Sedangkan nama anumertanya adalah "Sultan Abdullah Muhammad Maulana Matarani al-Jawi".
Sastra Belanda menulis namanya sebagai Agoeng de Grote (secara harfiah, "Agoeng yang Besar").
Sultan Agung menjadi sultan dari Kesultanan Mataram pada tahun 1613 M. Masa pemerintahannya berlangsung hingga tahun 1645 M. Ia naik takhta untuk menggantikan posisi dari Pangeran Martapura. Sultan Agung ketika menjadi raja baru berusia 20 tahun. Pangeran Martapura merupakan saudara tirinya yang menjadi Sultan Mataram ketiga selama satu hari. Sultan Agung secara teknis adalah sultan Mataram keempat, tetapi ia umumnya dianggap sebagai sultan ketiga, karena penobatan saudara tirinya yang tunagrahita hanya untuk memenuhi janji ayahnya kepada istrinya, Ratu Tulungayu, ibu Pangeran Martapura.
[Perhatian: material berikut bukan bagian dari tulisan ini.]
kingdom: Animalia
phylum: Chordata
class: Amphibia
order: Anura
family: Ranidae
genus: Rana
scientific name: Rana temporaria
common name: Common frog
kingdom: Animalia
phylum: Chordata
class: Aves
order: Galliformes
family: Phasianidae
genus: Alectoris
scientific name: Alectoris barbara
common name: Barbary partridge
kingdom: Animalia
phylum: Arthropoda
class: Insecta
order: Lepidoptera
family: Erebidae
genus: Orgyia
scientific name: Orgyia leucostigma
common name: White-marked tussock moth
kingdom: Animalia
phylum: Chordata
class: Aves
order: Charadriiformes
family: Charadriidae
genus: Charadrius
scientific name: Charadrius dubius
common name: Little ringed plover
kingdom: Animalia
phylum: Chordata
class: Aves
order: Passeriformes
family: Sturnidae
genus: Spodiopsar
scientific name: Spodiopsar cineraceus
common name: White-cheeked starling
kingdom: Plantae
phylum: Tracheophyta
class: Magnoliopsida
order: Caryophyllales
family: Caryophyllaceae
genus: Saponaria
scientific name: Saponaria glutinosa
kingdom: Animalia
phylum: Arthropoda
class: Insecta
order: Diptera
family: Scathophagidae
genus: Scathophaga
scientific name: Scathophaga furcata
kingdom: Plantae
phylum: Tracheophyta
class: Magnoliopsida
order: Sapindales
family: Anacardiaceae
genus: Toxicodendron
Mengenai keadaan fisik Sultan, Dokter H. de Haen menyatakan bahwa Pangeran Ingalaga ini adalah seorang yang berada pada puncak kehidupannya, berusia kurang lebih 20 atau 30 tahun dan berbadan bagus.
Kulitnya sedikit hitam daripada orang Jawa pada umumnya, hidungnya kecil dan tidak pesek, mulut datar dan agak lebar, kasar dalam berbahasa, lamban jika berbicara, berwajah tenang dan bulat, serta kelihatan cerdas. Akan tetapi, jika ia memandang orang di sekelilingnya seperti singa. Dalam hal ini, De Haen mengira bahwa Sultan Agung lahir sekitar tahun 1592-1594 karena ia menulis ini pada tahun 1622.
Adapun mengenai penampilan Sultan, pakaian yang dikenakannya juga cukup menarik perhatian. Pakaian yang dikenakannya tidak jauh berbeda dengan pakaian orang Jawa pada umumnya yang terbuat dari kain dalam negeri berbatik putih biru.
Sultan juga menggunakan kopyah dari kain linen yang dipastikan adalah kuluk putih yang sejak masuknya agama Islam dikenakan oleh mereka yang taat atau yang ingin dianggap taat beribadah. Ditambah lagi dengan keris di badan bagian depan serta ikat pinggang dari emas.
Pada bagian jemarinya dihiasi cincin dengan banyak intan yang gemerlapan. Keris di sini dipakai di depan yang berbeda dengan kebiasaan orang-orang Jawa pada umumnya.
Gambaran di atas berbeda dengan keterangan seorang utusan Jan Vos yang juga pernah memperhatikan raja pada tahun 1624. Baju yang dikenakan Sultan adalah sebuah kain batik panjang dari Koromandel dengan pola mosaik, panjang 5,10 m dan lebar 64 cm.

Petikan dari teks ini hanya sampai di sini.